*** Opening Entries supplied ***

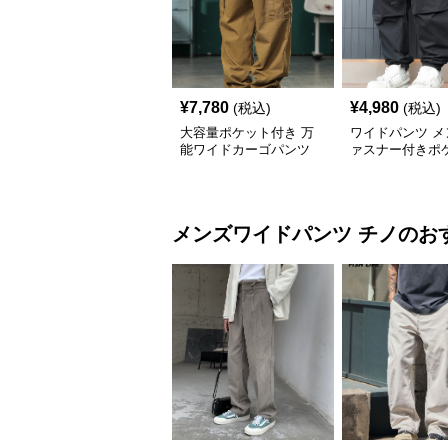
¥
7,780
¥
4,980
(税込)
(税込)
大容量ポケット付き 万
ワイドパンツ メ
能ワイドカーゴパンツ
ァスナー付きポ
イドカーゴパン
メンズワイドパンツ
チノ
のお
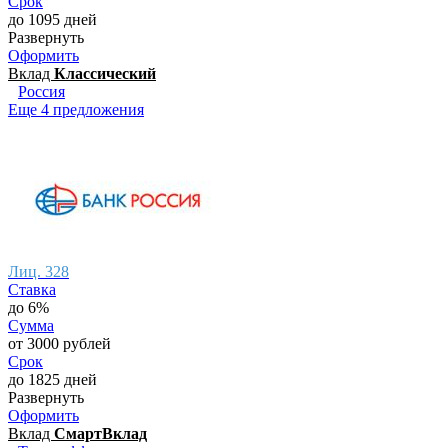
Срок
до 1095 дней
Развернуть
Оформить
Вклад
Классический
Россия
Еще 4 предложения
Лиц. 328
Ставка
до 6%
Сумма
от 3000 рублей
Срок
до 1825 дней
Развернуть
Оформить
Вклад
СмартВклад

*** Closing Entries supplied ***

* **Job**
Give the data again exactly. Keep the images out.

* **Response box**
¥
7,780
¥
4,980
(税込)
(税込)
大容量ポケット付き 万
ワイドパンツ メ
能ワイドカーゴパンツ
ァスナー付きポ
イドカーゴパン
メンズワイドパンツ
チノ
のお
Срок
до 1095 дней
Развернуть
Оформить
Вклад
Классический
Россия
Еще 4 предложения
Лиц. 328
Ставка
до 6%
Сумма
от 3000 рублей
Срок
до 1825 дней
Развернуть
Оформить
Вклад
СмартВклад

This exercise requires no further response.